Utiliser les micros des appareils

Les techniques biométriques existantes jusqu’ici ne font pas l’affaire pour renforcer la sécurité d’un accès. «Elles sont moins sûres qu’elles ne le paraissent», explique Sandra Tobler, cofondatrice de Futurae. Et de citer les cas de piratage de compte grâce par exemple à des empreintes digitales spéciales, qui sont assez génériques pour remplacer plusieurs types de doigts. Ou l’exemple d’un hacker ayant posé une lentille sur la photo d’un œil, un stratagème suffisant pour faire fonctionner une reconnaissance par la rétine.

Les fondateurs de la start-up zurichoise se sont donc concentrés sur une autre technique, celle de la reconnaissance par le bruit ambiant, qu’elle a appelée #SoundProof. Elle utilise les micros implantés dans les ordinateurs, les smartphones, les tablettes ou les smartwatches pour enregistrer et comparer les sons de l’espace dans lequel ils se trouvent, des bruits de vaisselle dans un café, un bébé qui pleure chez le voisin, la télévision, etc. Si les sons sont identiques, cela déclenche automatiquement l’identification, le temps d’une poignée de secondes, sans qu’il soit nécessaire d’empoigner son téléphone. S’il n’y a aucun bruit, l’ordinateur génère un ultrason que reconnaît l’application. Par sécurité, le système demande une identification manuelle si la personne utilise un navigateur ou un appareil pour la première fois, de façon à éviter que l’identification ne soit déclenchée par une personne connaissant le mot de passe et se trouvant dans la même pièce.
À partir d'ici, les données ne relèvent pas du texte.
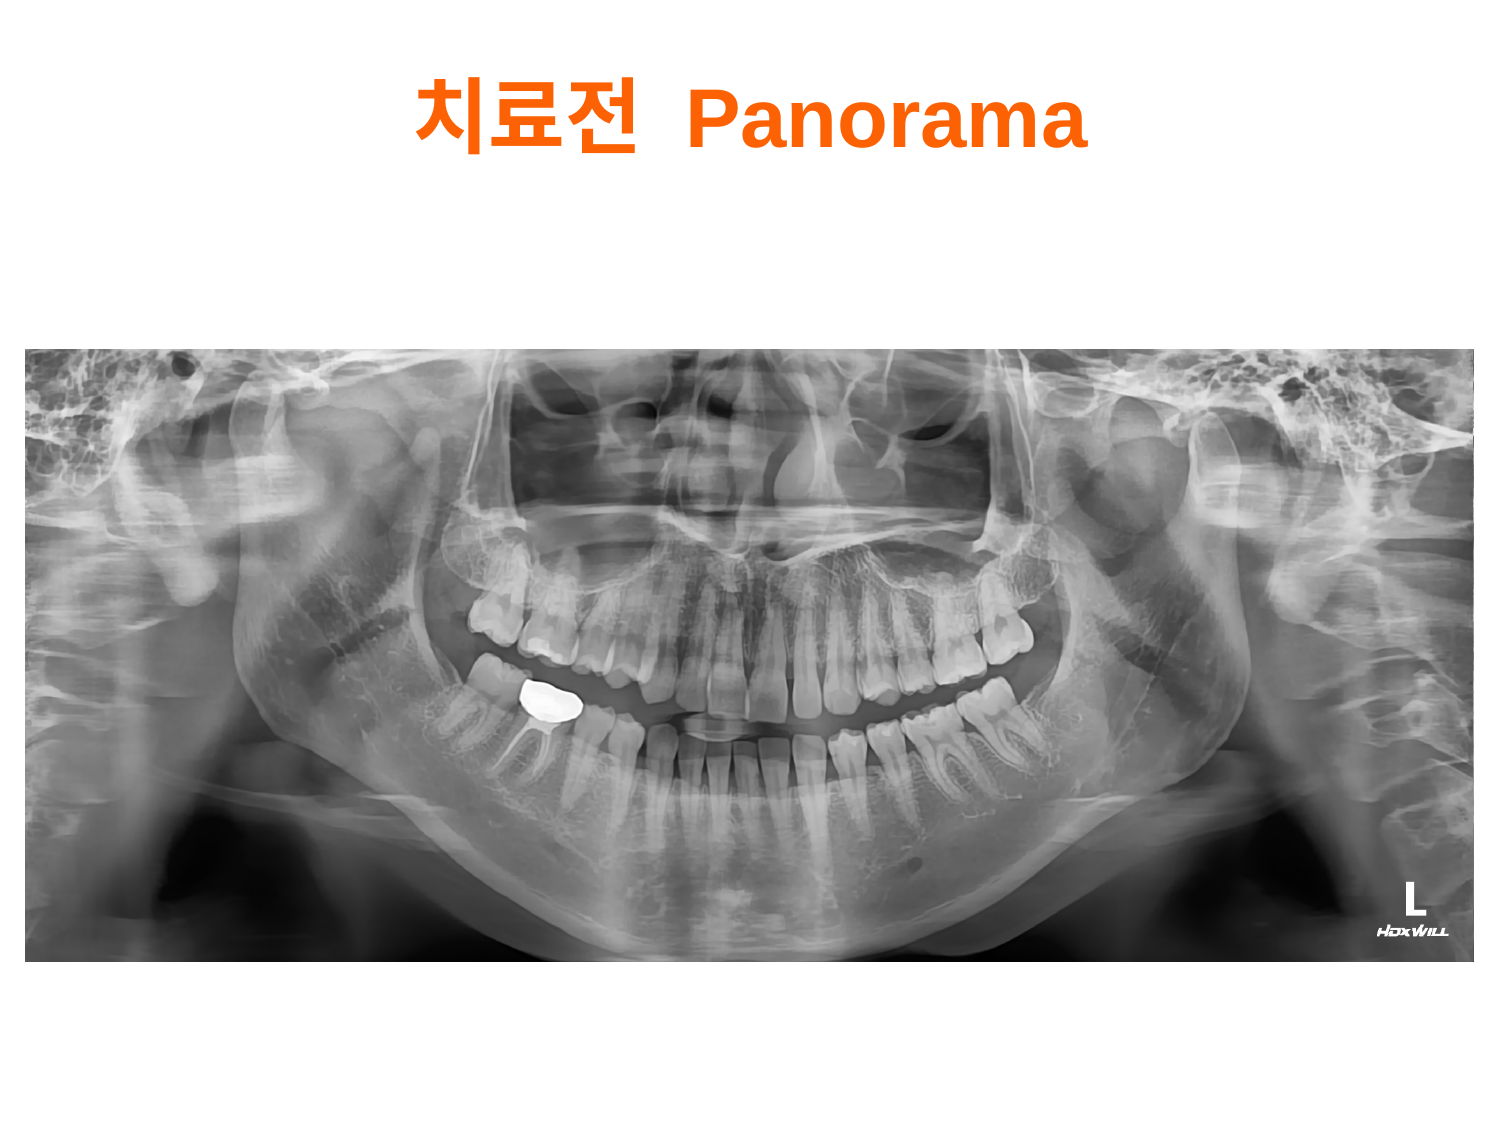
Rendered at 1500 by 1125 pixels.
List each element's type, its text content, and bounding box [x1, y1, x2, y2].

picture [25, 349, 1475, 962]
text_box 치료전 Panorama [74, 20, 1425, 208]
Financer le développement hors de Suisse

Comme alternative à ce système, l’application peut générer un code QR. Faute d’accès à Internet, elle peut aussi créer un code de façon à garantir la double identification en tout temps. Ces étapes se déclenchent automatiquement les unes après les autres jusqu’à ce que l’authentification fonctionne ou peuvent être prédéfinies. Malgré cette complexité, «notre système peut coûter jusqu’à 60% moins cher que les moyens conventionnels», soutient Sandra Tobler, qui travaillait auparavant à San Francisco pour le Swiss Business Hub de S-GE, l’entité qui aide les entreprises suisses à exporter ou à se développer à l’étranger. Face aux inquiétudes sur la protection de la vie privée, la société précise que les sons enregistrés ne quittent pas l’appareil utilisé.

Pour l’instant, Futurae compte sept employés à Zurich. La start-up fondée en 2016 a pu fonctionner jusqu’ici grâce à des projets et en ayant gagné plusieurs concours. Son système est utilisé par plusieurs écoles, des entreprises informatiques, des fintechs – d’autant plus intéressées qu’elles rangent beaucoup de données dans des systèmes de cloud qu’il faut sécuriser.
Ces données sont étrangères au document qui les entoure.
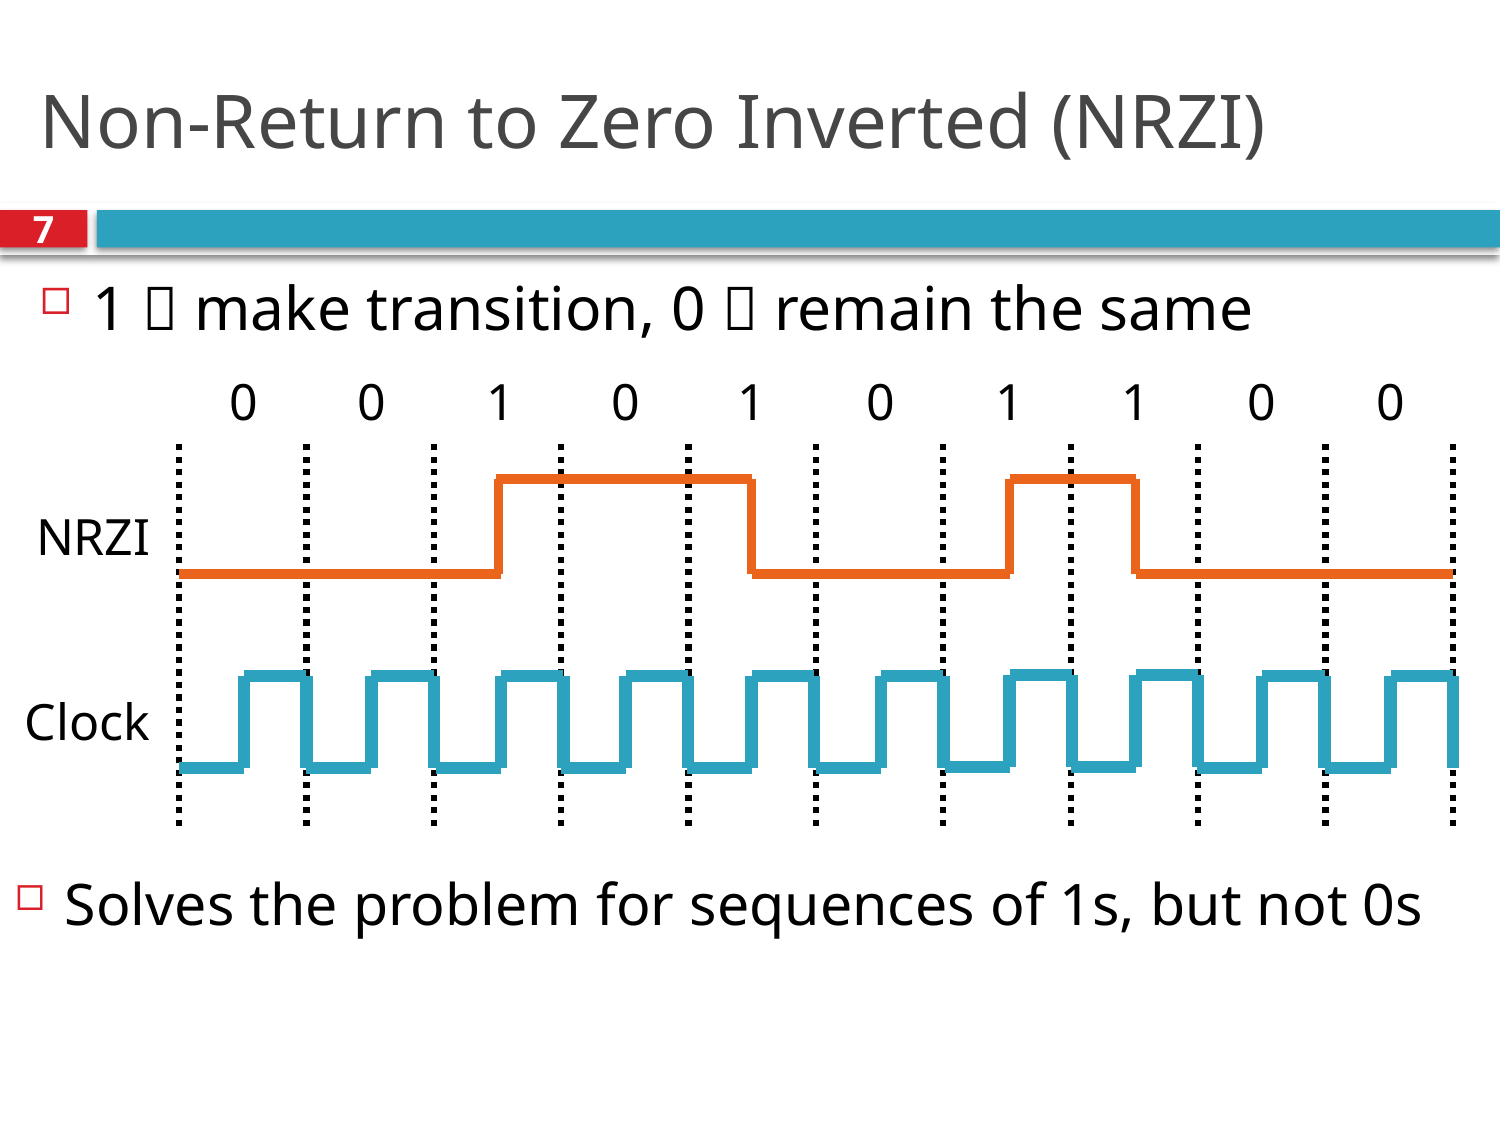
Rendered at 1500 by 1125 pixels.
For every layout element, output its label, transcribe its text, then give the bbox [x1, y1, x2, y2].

text_box 1 [1106, 363, 1165, 438]
text_box 0 [214, 363, 274, 438]
text_box 0 [1233, 363, 1292, 438]
text_box 1 [722, 363, 781, 438]
text_box 0 [596, 363, 655, 438]
text_box 0 [851, 363, 910, 438]
text_box 1 [471, 363, 530, 438]
title Non-Return to Zero Inverted (NRZI) [24, 37, 1475, 200]
text_box 0 [342, 363, 401, 438]
text_box 1 [980, 363, 1039, 438]
slide_number 7 [0, 206, 88, 257]
text_box Solves the problem for sequences of 1s, but not 0s [0, 860, 1500, 962]
list 1  make transition, 0  remain the same [24, 262, 1475, 364]
text_box Clock [10, 682, 166, 758]
text_box NRZI [21, 498, 166, 573]
text_box 0 [1361, 363, 1420, 438]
Sandra Tobler mentionne également des assurances, une clinique et plusieurs institutions financières parmi ses clients, mais «il est encore trop tôt pour pouvoir donner leur nom». Surtout, la responsable dit avoir reçu des demandes venant d’Europe, mais aussi des Etats-Unis et du Moyen-Orient. Elle se prépare désormais à lancer un premier tour de financement, visant à récolter entre 1 et 1,5 million de francs d’ici au premier trimestre de l’année prochaine pour soutenir son développement hors de Suisse.